Hacker News new | ask | show | jobs
by zackify 3339 days ago
How would you get a letter from Google if you are never scraping google's sites? They would never know?
2 comments

I was trying to say, if for example, you were creating a competitive search engine to Google, but using Google's name to build that service, you'd be in trouble.

How would Google know? They would start by setting up fictitious websites which would be seemingly unaffiliated to them. If your crawler was to hit the site, you would thus reveal yourself. I wouldn't at all be surprised that Google would have this kind of "honey pot" of sorts sitting out there watching for web crawlers (rogue or otherwise).

Google likely also has business partner relationships with big content producers, which I'm sure they are able to get reports back from regarding their crawling -- to ensure that Google is correctly finding all the content which the site owners want them to.

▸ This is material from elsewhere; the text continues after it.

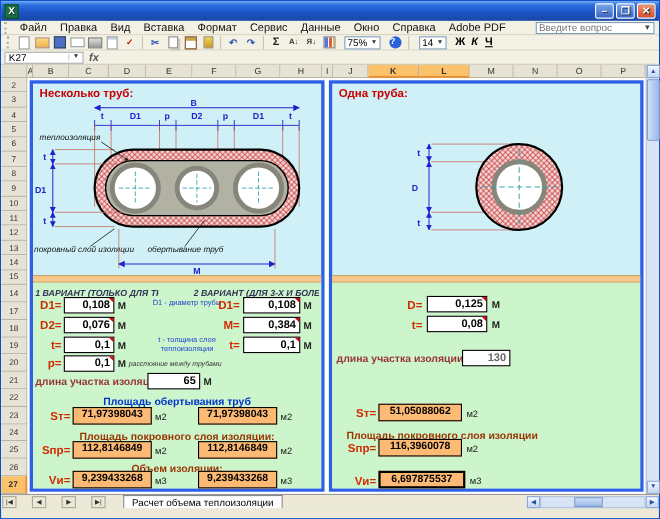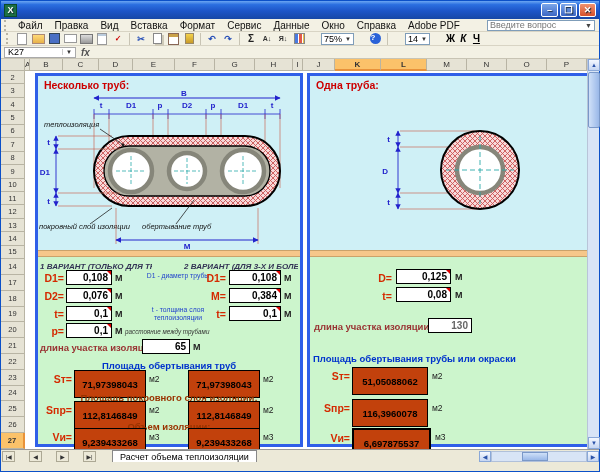"75%" .combo { margin: 0 14px -> 0 6px }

As an aside, I used to run such a honeypot website. Web crawler behavior is fascinating. I loved being able to find, detect and classify various forms of web crawlers. Some which followed robots.txt, some that didn't, some that went directly to robots.txt and then scraped the pages which were meant to be excluded. I wish I had kept the project going and formalized the results.

Even if they do know, what do they have to do with it? Does google have a legal claim to their user-agent string exclusively?
If the name "googlebot" is trademarked, yes they would have a basis for a claim. It would at least be leverage they could use if they believed you were causing them harm in some way.